◆ Job item ◆
Reproduce the tail of the data exactly. It starts at the line containing "text_box [57, 112, 1573, 125]" and runs to the last line.

◆ Record set ◆
□ □ □ □ □ □ □

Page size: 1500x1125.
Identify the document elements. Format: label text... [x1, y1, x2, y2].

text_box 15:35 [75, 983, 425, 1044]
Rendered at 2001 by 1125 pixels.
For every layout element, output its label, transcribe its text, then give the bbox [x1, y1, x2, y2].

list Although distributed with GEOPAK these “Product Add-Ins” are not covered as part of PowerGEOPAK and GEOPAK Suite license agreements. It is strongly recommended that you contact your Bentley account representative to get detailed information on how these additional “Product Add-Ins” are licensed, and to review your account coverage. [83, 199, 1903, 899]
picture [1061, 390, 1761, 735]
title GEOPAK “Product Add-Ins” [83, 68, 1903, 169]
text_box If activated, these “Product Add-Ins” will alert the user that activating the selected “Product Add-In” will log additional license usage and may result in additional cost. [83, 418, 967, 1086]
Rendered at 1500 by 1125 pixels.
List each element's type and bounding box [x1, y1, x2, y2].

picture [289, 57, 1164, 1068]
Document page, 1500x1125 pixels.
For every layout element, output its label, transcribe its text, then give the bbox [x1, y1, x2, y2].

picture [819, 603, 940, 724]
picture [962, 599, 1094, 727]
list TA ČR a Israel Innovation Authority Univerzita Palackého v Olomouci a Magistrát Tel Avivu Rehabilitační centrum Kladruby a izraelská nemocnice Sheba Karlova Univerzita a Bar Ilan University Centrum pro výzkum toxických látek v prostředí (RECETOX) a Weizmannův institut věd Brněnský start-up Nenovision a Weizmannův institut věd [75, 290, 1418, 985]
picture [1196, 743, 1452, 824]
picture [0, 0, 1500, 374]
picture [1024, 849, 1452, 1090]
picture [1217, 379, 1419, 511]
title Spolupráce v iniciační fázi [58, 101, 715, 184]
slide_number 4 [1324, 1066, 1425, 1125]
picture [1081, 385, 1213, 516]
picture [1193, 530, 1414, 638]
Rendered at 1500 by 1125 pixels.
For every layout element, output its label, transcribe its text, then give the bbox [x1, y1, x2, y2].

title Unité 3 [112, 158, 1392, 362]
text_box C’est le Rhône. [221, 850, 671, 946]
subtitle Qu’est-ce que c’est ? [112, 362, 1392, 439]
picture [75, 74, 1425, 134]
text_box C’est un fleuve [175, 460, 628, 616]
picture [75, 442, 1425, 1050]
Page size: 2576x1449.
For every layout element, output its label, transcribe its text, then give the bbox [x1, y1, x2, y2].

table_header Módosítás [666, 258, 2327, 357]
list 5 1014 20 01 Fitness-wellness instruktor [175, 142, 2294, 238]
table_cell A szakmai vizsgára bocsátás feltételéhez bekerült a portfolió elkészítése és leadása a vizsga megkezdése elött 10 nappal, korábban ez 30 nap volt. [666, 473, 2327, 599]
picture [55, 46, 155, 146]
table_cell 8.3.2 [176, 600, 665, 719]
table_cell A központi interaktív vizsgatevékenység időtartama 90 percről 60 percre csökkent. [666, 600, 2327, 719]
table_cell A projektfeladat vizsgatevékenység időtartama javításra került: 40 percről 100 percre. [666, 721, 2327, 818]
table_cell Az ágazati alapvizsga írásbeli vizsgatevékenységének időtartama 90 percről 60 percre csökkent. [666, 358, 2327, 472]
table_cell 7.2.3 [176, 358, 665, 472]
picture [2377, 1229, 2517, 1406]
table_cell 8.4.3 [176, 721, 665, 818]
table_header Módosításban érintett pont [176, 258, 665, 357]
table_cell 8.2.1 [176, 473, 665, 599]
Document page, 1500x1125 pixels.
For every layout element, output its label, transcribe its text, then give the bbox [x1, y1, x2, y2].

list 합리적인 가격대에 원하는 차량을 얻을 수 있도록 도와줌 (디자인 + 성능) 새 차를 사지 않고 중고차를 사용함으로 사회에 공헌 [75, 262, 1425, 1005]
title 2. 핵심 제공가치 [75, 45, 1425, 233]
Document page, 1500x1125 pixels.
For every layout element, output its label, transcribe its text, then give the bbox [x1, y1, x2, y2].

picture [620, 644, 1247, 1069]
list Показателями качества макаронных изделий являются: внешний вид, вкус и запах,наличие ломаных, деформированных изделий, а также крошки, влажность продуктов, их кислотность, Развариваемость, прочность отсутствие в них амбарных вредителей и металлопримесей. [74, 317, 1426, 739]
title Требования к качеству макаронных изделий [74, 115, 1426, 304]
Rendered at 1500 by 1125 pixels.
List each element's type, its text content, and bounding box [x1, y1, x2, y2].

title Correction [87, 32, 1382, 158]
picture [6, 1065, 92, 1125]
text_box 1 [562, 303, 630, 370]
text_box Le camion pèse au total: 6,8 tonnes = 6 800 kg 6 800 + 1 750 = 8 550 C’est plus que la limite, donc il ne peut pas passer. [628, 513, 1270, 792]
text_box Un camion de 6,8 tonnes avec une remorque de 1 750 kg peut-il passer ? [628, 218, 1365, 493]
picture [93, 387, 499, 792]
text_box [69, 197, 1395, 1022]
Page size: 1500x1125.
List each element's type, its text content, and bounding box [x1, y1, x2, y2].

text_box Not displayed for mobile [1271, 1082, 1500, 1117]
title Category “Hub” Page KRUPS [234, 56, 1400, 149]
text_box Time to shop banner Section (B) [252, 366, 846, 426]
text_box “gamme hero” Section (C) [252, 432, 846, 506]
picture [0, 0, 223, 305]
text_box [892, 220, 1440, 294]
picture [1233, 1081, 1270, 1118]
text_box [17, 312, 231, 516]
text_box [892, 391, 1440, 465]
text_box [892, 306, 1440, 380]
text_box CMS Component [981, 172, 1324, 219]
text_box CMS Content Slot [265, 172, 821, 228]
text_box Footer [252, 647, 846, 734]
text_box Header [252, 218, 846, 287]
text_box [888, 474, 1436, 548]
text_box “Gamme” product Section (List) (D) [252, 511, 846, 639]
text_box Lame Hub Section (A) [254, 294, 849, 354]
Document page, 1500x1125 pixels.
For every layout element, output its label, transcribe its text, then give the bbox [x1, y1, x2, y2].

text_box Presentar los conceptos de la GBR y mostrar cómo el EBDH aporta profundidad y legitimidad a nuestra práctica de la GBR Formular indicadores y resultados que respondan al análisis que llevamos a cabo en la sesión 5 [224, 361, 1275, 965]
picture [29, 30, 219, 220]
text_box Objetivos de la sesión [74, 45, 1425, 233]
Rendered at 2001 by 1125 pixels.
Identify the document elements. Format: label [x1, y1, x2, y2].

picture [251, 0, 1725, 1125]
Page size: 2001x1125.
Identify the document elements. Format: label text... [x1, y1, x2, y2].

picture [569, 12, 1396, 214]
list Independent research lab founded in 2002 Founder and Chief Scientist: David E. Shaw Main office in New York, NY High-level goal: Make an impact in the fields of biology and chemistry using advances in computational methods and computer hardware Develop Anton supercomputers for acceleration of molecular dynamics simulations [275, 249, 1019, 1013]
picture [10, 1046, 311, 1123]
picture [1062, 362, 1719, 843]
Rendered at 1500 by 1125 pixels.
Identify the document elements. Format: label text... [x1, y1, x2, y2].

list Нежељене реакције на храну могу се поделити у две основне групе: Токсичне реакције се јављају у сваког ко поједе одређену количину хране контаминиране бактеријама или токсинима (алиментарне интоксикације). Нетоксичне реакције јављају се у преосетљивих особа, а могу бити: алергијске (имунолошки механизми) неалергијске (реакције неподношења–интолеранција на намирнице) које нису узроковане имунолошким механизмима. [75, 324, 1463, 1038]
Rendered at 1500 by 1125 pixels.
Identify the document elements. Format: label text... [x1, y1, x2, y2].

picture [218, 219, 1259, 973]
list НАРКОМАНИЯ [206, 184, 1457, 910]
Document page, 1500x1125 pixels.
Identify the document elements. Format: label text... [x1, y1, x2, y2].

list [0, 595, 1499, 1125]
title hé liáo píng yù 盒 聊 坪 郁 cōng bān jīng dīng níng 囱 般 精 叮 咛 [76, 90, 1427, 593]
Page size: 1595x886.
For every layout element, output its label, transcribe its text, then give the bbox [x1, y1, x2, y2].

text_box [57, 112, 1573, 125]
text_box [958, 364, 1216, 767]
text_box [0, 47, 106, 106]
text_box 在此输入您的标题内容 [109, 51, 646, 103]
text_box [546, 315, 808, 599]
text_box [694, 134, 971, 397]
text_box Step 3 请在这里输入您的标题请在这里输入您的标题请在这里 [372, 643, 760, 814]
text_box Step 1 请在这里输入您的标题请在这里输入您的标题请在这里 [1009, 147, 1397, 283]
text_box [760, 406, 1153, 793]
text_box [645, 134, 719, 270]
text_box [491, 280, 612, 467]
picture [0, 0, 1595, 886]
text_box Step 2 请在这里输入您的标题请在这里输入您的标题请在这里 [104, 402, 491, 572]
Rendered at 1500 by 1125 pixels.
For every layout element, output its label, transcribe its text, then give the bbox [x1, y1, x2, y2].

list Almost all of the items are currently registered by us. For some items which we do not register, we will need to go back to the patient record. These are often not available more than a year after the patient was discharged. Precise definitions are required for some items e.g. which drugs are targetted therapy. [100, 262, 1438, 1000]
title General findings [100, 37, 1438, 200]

□ □ □ □ □ □ □

◆ Problem solution ◆
text_box [57, 112, 1573, 125]
text_box [958, 364, 1216, 767]
text_box [0, 47, 106, 106]
text_box 在此输入您的标题内容 [109, 51, 646, 103]
text_box [546, 315, 808, 599]
text_box [694, 134, 971, 397]
text_box Step 3 请在这里输入您的标题请在这里输入您的标题请在这里 [372, 643, 760, 814]
text_box Step 1 请在这里输入您的标题请在这里输入您的标题请在这里 [1009, 147, 1397, 283]
text_box [760, 406, 1153, 793]
text_box [645, 134, 719, 270]
text_box [491, 280, 612, 467]
picture [0, 0, 1595, 886]
text_box Step 2 请在这里输入您的标题请在这里输入您的标题请在这里 [104, 402, 491, 572]
Rendered at 1500 by 1125 pixels.
For every layout element, output its label, transcribe its text, then give the bbox [x1, y1, x2, y2].

list Almost all of the items are currently registered by us. For some items which we do not register, we will need to go back to the patient record. These are often not available more than a year after the patient was discharged. Precise definitions are required for some items e.g. which drugs are targetted therapy. [100, 262, 1438, 1000]
title General findings [100, 37, 1438, 200]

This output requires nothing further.